The primary dataset used in this project is the SNLI (Stanford Natural Language Inference) corpus, which contains labeled examples of sentence pairs. Each sentence pair is labeled as Entailment, Contradiction, or Neutral, making it ideal for evaluating relationship understanding in GPT-2.
- SNLI Corpus: SNLI Dataset Paper
- Download Link: Available within the Jupyter notebook, or can be accessed via the Hugging Face datasets library.
To run the code in this repository, ensure you have the following dependencies installed:
- Transformers (Hugging Face library for GPT-2 models)
- Baukit (for extracting hidden states from GPT-2)
- Scikit-learn (for training and evaluating linear classifiers)
- PyTorch (for GPU-accelerated model execution)

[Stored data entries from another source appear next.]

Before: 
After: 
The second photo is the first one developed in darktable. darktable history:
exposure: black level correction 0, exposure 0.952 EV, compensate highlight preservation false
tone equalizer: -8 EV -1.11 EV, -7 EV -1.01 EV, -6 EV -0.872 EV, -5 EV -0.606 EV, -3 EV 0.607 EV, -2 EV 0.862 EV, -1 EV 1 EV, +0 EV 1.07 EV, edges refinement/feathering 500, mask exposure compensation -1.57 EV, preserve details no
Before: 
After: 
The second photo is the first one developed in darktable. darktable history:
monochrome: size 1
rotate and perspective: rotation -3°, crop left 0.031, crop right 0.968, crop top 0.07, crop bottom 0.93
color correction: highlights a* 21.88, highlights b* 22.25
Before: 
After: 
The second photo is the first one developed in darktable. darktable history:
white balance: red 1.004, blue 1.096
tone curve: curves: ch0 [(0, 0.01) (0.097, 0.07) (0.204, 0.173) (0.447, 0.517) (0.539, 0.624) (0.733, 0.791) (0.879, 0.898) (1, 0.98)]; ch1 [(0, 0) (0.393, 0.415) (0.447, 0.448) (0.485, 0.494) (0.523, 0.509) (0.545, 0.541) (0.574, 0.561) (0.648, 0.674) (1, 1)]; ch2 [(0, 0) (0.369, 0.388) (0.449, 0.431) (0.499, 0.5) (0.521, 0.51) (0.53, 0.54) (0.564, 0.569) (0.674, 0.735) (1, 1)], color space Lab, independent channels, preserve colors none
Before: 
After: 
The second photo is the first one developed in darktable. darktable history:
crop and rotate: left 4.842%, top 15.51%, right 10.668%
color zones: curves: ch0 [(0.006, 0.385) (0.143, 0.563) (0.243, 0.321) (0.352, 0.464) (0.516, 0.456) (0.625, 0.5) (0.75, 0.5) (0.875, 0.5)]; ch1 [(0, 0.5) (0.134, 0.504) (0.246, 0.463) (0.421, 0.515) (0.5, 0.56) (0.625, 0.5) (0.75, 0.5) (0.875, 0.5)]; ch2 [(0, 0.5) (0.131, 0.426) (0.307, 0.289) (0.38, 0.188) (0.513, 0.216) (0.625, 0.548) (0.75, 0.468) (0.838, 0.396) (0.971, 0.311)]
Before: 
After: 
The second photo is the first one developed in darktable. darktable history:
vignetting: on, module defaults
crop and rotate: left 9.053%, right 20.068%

To install these dependencies, run:
pip install transformers baukit scikit-learn torch
Alternatively, these dependencies are pre-installed in Google Colab environments, and only minor adjustments might be needed.
We welcome contributions to the GenAI - Probing GPT-2 Layers for Understanding and Relationship Analysis project. If you would like to improve the code, add new features, or report issues, please feel free to submit a pull request or open an issue.
For further inquiries or feedback, reach out via email to Mrudhul Guda.
This project is an exploratory dive into how GPT-2, a transformer-based language model, understands relationships across its layers. By providing a structured way to probe and analyze hidden states, this repository aims to offer insights into the inner workings of GPT-2 and how it handles complex relationships in language.